Ice, ice – my God, check out the gravity and drama in TV and radio weather reports and anybody would think that we were about to be invaded by aliens or that a black plague was going to descend upon the country!

When in fact the only invasion will be by cheery faced carrot-nosed snowmen (and women) smiling insanely at passers by.

Now admittedly the past two winters have been the worst on record for more than 20 years, so surely the councils will be ready for the onslaught of ice and snow this year.

Or maybe we’ll hear the usual pathetic excuse, “We didn’t expect it.”

Well the back-room blunderers of the council have had all summer to stockpile road salt.

Last winter I was working for a local F1 team that had the foresight to check the weather forecasts, so they bought four Land Rovers which were kitted out and prepared for extreme weather conditions.

This ensured that key personnel could be picked up and transported to work in comfort, safety and on time.

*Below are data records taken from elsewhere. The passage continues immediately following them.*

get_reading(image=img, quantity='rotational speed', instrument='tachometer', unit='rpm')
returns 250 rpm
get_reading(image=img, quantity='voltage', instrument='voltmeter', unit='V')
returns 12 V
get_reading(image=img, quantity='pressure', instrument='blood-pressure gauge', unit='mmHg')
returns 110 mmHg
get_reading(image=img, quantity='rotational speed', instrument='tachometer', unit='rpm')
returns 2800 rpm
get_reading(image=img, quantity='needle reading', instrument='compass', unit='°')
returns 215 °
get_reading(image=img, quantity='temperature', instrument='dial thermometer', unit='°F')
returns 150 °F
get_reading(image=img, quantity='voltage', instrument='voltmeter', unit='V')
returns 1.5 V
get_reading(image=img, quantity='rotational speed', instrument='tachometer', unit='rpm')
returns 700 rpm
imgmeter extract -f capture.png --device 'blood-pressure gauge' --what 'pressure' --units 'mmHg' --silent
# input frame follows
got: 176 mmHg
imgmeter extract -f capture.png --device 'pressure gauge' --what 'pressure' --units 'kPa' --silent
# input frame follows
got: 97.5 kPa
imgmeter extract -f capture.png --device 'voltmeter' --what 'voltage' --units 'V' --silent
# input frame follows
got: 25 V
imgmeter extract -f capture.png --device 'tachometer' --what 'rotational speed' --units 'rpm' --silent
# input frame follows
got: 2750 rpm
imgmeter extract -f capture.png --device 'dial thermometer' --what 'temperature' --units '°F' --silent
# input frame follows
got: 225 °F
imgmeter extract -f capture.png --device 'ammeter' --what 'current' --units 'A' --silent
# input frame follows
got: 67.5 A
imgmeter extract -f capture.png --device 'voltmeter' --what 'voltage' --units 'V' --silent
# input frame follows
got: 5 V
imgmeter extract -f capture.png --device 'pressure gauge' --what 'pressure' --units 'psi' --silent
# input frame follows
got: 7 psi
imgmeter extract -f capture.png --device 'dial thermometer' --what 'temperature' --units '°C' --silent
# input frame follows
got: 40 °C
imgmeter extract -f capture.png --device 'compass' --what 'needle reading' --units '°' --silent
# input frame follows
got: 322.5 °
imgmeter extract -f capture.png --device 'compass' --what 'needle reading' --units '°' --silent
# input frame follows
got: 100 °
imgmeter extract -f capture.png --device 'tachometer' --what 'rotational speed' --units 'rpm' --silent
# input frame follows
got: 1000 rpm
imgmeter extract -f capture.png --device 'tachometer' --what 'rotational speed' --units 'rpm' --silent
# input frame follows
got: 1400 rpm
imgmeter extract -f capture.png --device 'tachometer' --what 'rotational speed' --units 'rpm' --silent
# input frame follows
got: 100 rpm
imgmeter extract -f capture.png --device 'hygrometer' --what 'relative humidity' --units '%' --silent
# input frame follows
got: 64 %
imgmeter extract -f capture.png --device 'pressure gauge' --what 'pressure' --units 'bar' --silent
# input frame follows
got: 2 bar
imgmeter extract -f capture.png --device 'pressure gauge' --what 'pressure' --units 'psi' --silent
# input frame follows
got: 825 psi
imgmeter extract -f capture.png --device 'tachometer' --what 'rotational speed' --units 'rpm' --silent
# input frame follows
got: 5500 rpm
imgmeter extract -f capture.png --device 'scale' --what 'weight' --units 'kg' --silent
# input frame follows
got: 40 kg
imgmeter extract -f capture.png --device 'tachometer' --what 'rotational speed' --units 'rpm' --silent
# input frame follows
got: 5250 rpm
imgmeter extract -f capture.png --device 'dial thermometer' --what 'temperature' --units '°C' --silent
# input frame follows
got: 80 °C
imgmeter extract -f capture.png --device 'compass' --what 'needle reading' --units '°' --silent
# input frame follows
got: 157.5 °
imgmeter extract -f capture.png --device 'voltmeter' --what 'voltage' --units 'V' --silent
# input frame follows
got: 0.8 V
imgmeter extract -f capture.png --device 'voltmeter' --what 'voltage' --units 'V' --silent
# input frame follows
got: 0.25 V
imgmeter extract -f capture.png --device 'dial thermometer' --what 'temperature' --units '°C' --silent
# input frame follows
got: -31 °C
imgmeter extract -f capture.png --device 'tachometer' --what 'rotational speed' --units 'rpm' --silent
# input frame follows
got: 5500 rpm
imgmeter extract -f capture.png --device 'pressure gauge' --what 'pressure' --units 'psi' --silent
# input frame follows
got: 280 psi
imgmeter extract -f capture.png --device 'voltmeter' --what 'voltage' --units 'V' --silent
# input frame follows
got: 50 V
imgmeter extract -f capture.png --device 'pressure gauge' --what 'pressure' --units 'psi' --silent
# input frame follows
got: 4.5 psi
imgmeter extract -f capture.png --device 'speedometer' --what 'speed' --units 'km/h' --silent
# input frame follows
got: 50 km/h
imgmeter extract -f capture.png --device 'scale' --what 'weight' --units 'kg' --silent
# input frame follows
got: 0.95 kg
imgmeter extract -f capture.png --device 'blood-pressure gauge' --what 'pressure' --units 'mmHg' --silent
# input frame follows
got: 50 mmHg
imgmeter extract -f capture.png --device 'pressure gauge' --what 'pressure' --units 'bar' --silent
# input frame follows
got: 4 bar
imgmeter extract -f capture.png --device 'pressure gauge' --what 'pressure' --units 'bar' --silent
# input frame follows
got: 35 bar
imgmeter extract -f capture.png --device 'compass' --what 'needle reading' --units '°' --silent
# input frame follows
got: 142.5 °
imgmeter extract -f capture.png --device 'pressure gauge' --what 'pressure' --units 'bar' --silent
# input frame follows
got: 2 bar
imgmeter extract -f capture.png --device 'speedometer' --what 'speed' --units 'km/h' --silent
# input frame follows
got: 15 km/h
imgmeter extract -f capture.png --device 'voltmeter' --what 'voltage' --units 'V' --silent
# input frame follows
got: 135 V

But let’s not blame the officials for all of the chaos that will undoubtedly descend on our roads. Motorists also have the responsibility to drive according to the road conditions, and there is something about adverse weather that brings out the worst in some drivers.

It seems to turn otherwise ordinary people into macho road hogs who are scornful of any slow-moving vehicles that hold them up in their quest to prove that you can drive like an absolute idiot on treacherous roads if you want.

Obviously the Chelsea tractor mob will be smiling smugly at their decision to buy seven-ton V8 turbo charged supertankers. But it isn’t absolutely necessary to have a 4x4 monster truck in order to negotiate the roads at this time of year.

A friend of mine drives a Honda S2000, a low-slung two seat sports car. Last year, during the blizzards, he drove from Exeter to his home in Vienna.

His secret was to have winter tyres fitted and to keep a set of snow chains in the boot.

And remember, getting to work just to prove a point isn’t always essential.

To quote a well used but valid cliché, “Better to be half an hour late in this world, than 10 minutes early in the next!”